The Benediction is the same thing as the Invocation. It is our Lord placing His name on us again. It’s not a coincidence that our Lord said to give a three-fold blessing, the Lord bless you and keep you, the Lord make His face shine on you and be gracious to you, the Lord lift up His countenance upon you and give you peace. This is the Triune God, as we hear it in the Invocation, the Father, Son, and Holy Spirit, again placing His name on us. This time as we go. As we depart. We can say with Simeon, as we depart in peace. Our Lord’s word has been fulfilled. The one hour or so here is not just one hour devoted to this religious stuff. This is your Lord at work, blessing you, forgiving you, strengthening you, equipping you to serve and live out your days entrusted to Him.

And that brings us to one more thing in the liturgy, the Nunc Dimittis. The Latin of these words mean “now depart.” We sing this at the point in the liturgy we do, after having received the Lord’s Supper, because we are just like Simeon. Our eyes have seen the salvation of God, which He has prepared before the face of all people. We may now depart as Simeon was now able to depart. You and I may have many many years ahead of us in our lives. Or we may be nearing the end of our lives, whether through old age or a debilitating illness or some accident that may come upon us. Whatever stage in life we are at we may depart in peace. We may depart in peace according to the word of God. His word has been fulfilled. Our own eyes have seen His salvation which He has prepared before the face of all people. It, that is, He—that is, Jesus Christ—is a light to lighten the Gentiles and the glory of Thy people Israel.

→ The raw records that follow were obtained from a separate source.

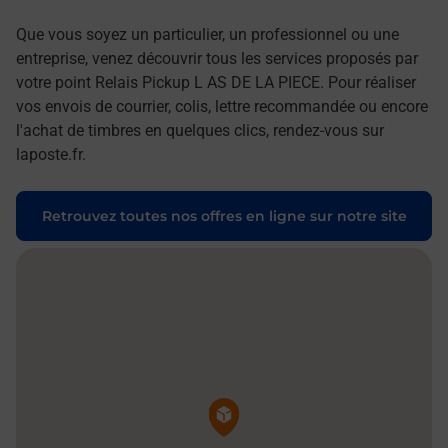
Que vous soyez un particulier, un professionnel ou une
entreprise, venez découvrir tous les services proposés par
votre point Relais Pickup L AS DE LA PIECE. Pour réaliser
vos envois de courrier, colis, lettre recommandée ou encore
l'achat de timbres en quelques clics, rendez-vous sur
laposte.fr.
Retrouvez toutes nos offres en ligne sur notre site
Pin de la carte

Simeon actually saw God in the flesh. He actually held Him in the flesh, the Messiah, the promised Savior that he had been promised that he would see before he died. Jesus isn’t carried into this House of God today in the arms of Mary in order to be circumcised. We aren’t able to ask her if we can hold Him. He doesn’t walk into this place this morning so that we can do as Thomas did and touch His hands and His side. But Jesus does indeed come here today so that we may behold Him; so that we may depart in peace. Though we don’t take Him into our arms we take Him into our mouths, Him giving us His body and blood for us to eat and drink in bread and wine. That’s why we sing as Simeon did, praying for a blessed end, “Lord, now lettest Thou Thy servant depart in peace according to Thy word, for mine eyes have seen Thy salvation.” Amen.